3.       Een verbod als bedoeld in het eerste of tweede lid is niet van toepassing: op geneesmiddelen die, na vooraf verkregen toestemming door de Inspectie gezondheidszorg en jeugd, en overeenkomstig bij ministeriële regeling vast te stellen regels worden afgeleverd naar aanleiding van een bestelling op initiatief van een arts, die bestemd zijn voor gebruik door individuele patiënten van die arts onder zijn toezicht en die hetzij zijn bereid volgens zijn specificaties, hetzij in een andere lidstaat of een derde land in de handel zijn en op zijn verzoek zijn ingevoerd of anderszins binnen het grondgebied van Nederland zijn gebracht.

Artikel 3.17, eerste lid, van de Regeling Geneesmiddelenwet

Een fabrikant, een groothandelaar of een apotheekhoudende is bevoegd om een geneesmiddel waarvoor geen vergunning voor het in de handel brengen in Nederland is verleend, af te leveren aan een arts, indien:

a.       de arts het noodzakelijk acht dat een tot zijn geneeskundige praktijk behorende patiënt met het geneesmiddel wordt behandeld,

b.       er geen adequaat medicamenteus alternatief voor het geneesmiddel in Nederland in de handel is of anderszins verkrijgbaar is,

c.       de arts hem met gebruikmaking van het door de Inspectie gezondheidszorg en jeugd beschikbaar gestelde model, schriftelijk heeft verzocht het geneesmiddel aan hem af te leveren;

d.       hij aan de Inspectie gezondheidszorg en jeugd het schriftelijke verzoek van de arts heeft overgelegd,

e.       de Inspectie gezondheidszorg en jeugd de hoeveelheid van het geneesmiddel en de periode gedurende welke het mag worden afgeleverd aan de betrokken arts, heeft bepaald, en

f.       de betrokken fabrikant, groothandelaar of apotheekhoudende een administratie bijhoudt waarin de hoeveelheid van het geneesmiddel, de naam van de arts, het aantal patiënten voor wie het geneesmiddel is bestemd, en de geconstateerde bijwerkingen worden vastgelegd.

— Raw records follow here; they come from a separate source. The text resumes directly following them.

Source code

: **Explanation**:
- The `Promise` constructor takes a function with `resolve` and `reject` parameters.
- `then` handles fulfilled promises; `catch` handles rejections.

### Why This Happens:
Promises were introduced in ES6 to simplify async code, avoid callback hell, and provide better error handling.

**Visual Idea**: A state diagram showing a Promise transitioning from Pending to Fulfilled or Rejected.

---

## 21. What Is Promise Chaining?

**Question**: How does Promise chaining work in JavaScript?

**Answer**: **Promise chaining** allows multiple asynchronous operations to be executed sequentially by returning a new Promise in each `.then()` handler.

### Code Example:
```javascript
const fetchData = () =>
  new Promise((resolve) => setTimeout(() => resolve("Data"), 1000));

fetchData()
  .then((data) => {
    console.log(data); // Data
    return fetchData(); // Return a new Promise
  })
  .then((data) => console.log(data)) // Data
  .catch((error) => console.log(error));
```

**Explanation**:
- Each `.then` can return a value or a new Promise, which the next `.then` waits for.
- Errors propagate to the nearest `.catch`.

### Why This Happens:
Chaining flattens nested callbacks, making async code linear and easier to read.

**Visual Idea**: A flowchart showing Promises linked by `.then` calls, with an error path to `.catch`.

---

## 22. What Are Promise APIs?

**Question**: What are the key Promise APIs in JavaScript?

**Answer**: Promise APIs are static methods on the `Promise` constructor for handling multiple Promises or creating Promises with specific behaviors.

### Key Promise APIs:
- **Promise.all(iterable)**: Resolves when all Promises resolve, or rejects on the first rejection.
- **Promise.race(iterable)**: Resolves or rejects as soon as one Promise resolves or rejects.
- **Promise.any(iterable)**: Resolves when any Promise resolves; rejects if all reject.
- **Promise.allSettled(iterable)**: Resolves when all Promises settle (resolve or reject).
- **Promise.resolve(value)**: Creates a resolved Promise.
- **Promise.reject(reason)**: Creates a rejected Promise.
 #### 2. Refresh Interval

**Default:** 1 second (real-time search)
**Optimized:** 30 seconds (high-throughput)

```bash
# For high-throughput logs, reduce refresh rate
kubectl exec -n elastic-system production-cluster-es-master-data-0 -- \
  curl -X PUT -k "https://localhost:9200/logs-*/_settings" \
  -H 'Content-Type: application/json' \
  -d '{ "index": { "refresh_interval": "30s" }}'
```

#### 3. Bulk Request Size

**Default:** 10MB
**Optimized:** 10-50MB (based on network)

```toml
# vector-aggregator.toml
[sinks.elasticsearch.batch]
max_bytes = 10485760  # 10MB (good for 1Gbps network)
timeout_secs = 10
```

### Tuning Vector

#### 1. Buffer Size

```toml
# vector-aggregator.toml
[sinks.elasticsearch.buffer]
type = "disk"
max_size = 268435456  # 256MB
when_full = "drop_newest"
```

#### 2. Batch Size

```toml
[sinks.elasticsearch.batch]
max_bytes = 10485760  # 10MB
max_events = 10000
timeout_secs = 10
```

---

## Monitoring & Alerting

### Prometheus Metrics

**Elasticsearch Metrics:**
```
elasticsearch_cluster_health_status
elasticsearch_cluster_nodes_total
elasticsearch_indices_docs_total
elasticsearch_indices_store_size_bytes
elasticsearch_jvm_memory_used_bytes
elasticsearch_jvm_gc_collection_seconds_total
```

Artikel 3.17a van de Regeling Geneesmiddelenwet

1.       De Inspectie gezondheidszorg en jeugd kan ten aanzien van een geneesmiddel als bedoeld in artikel 3.17, eerste lid, aanhef en onderdeel b, toestemming verlenen voor het afleveren van dat geneesmiddel aan artsen door een fabrikant, een groothandelaar of een apotheekhoudende.

2.       Artikel 3.17, eerste lid, onderdelen a, b, e en f, zijn van overeenkomstige toepassing.